Pay close attention to this part from his wife

“I said, ‘I can’t handle this,’” his wife, Erin Newland, said. “‘I’m done. I just can’t take this anymore.’”

Instead, she went online and did some research, and she talked to the family therapist who had been assigned to take care of her husband’s post-traumatic stress disorder.

“I learned to not get into it with him and not get mad,” she said. “Instead, I’d just need to let him do his ranting and raving.”


go here for the rest
http://www.armytimes.com/news/2007/12/bloodbrothersside4/


Emails come in all the time from wives and girlfriends, even a few husbands and boyfriends dealing with their GI coming home. Without the tools, the knowledge of what's going on, there is little reason to stay in a marriage or relationship. Most relationships are hard anyway but when you add in PTSD, it is damn near impossible unless you have the support and gain the understanding of what this is and where all of these thoughts are coming from. When you understand you are not looking at a normal person, but a person who has been through a very abnormal time in their life, you can cope without putting yourself through hell. You can keep a marriage together and even save their lives.

I'm not going to gloss over any of this now with you. We cannot save all of them but we can get a lot closer to it than we are right now. There is no reason for them to lose all hope and take their own life. There is no reason for marriages to end when most will be able to function and start living again. We learn to adapt when there is love there. We learn to deal with the changes that cannot be overcome with therapy and medication. We learn that we can find a "normal" we can live with but only when we truly know what we are dealing with.

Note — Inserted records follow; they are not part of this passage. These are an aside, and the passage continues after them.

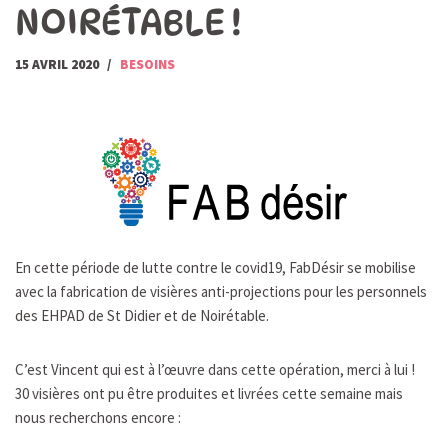
NOIRÉTABLE !
15 AVRIL 2020
BESOINS
En cette période de lutte contre le covid19, FabDésir se mobilise
avec la fabrication de visières anti-projections pour les personnels
des EHPAD de St Didier et de Noirétable.
C’est Vincent qui est à l’œuvre dans cette opération, merci à lui !
30 visières ont pu être produites et livrées cette semaine mais
nous recherchons encore :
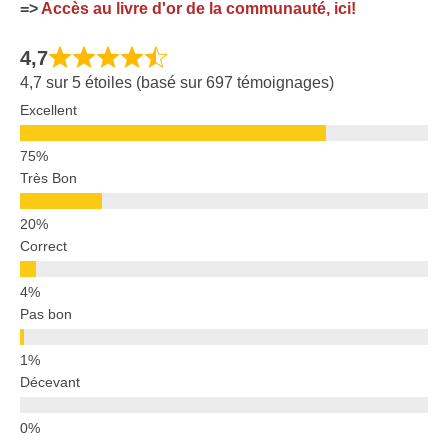
=>
Accès au livre d'or de la communauté, ici!
4,7
4,7 sur 5 étoiles (basé sur 697 témoignages)
Excellent
Très Bon
Correct
Pas bon
Décevant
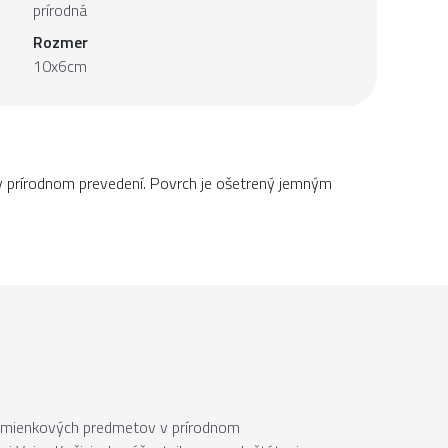
prírodná
Rozmer
10x6cm
v prírodnom prevedení. Povrch je ošetrený jemným
spomienkových predmetov v prírodnom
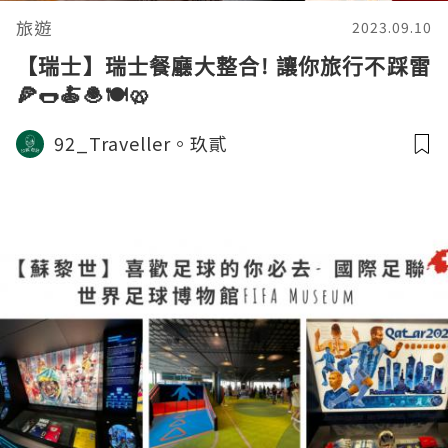
旅遊
2023.09.10
【瑞士】瑞士餐廳大整合! 讓你旅行不踩雷
🍕🌭🍝🧆🍽️🥨
92_Traveller。玖貳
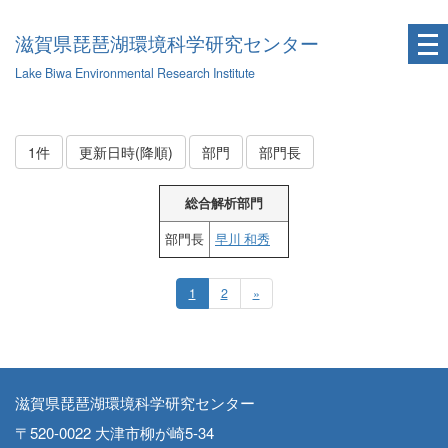
滋賀県琵琶湖環境科学研究センター
Lake Biwa Environmental Research Institute
1件
更新日時(降順)
部門
部門長
総合解析部門
部門長
早川 和秀
1
2
»
滋賀県琵琶湖環境科学研究センター
〒520-0022 大津市柳が崎5-34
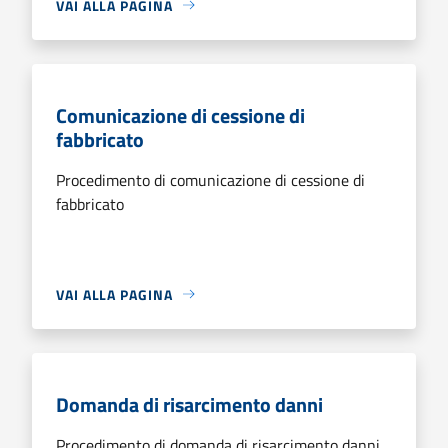
VAI ALLA PAGINA
Comunicazione di cessione di
fabbricato
Procedimento di comunicazione di cessione di
fabbricato
VAI ALLA PAGINA
Domanda di risarcimento danni
Procedimento di domanda di risarcimento danni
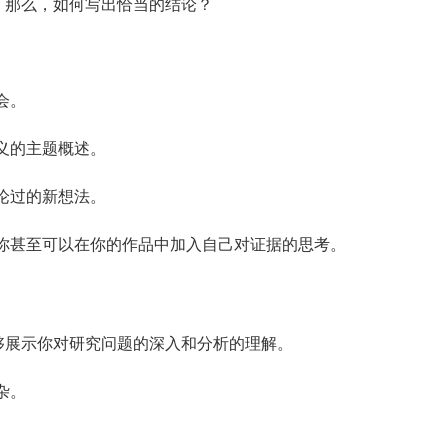
！那么，如何写出恰当的结论？
会。
义的主题概述。
论过的新想法。
你甚至可以在你的作品中加入自己对证据的思考。
够展示你对研究问题的深入和分析的理解。
杂。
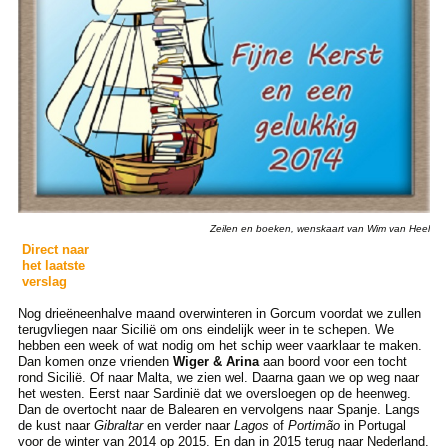
Zeilen en boeken, wenskaart van Wim van Heel
Direct naar
het laatste
verslag
Nog drieëneenhalve maand overwinteren in Gorcum voordat we zullen
terugvliegen naar Sicilië om ons eindelijk weer in te schepen. We
hebben een week of wat nodig om het schip weer vaarklaar te maken.
Dan komen onze vrienden
Wiger & Arina
aan boord voor een tocht
rond Sicilië. Of naar Malta, we zien wel. Daarna gaan we op weg naar
het westen. Eerst naar Sardinië dat we oversloegen op de heenweg.
Dan de overtocht naar de Balearen en vervolgens naar Spanje. Langs
de kust naar
Gibraltar
en verder naar
Lagos
of
Portimão
in Portugal
voor de winter van 2014 op 2015. En dan in 2015 terug naar Nederland.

I cannot imagine the pain and confusion in partners of trauma survivors when they have no clue what it is. Honestly I damn near fell apart even knowing what it was from the start. I can assure you that once you have all the facts, learn the signs and come to grips with it, you can make it together. I'm not guaranteeing anything other than the simple fact no relationship has to end because of PTSD. The only thing that has to end is the way it was before because this is a whole new life together. It's relearning about who the other person is. Deep down inside their character is still there. You just have to search beneath the pain to find them there. All the love that was there before is still there and for some, it is even stronger because they survived the worst kind of events man has ever known. Most will cherish what they have more even while they deal with the ravages going on inside of them.

Ian Newland and his wife are off to a great future together because as he is healing, she is learning. Changes happen in every marriage. Add PTSD into a marriage and it becomes a roller coaster. It's a ride I've been on for 25 years and there hasn't been one dull moment in all of them. It's a price we pay for the ride he started in 1970 and never managed to get off of. At least with help, he is riding a lot higher than straight down on his own.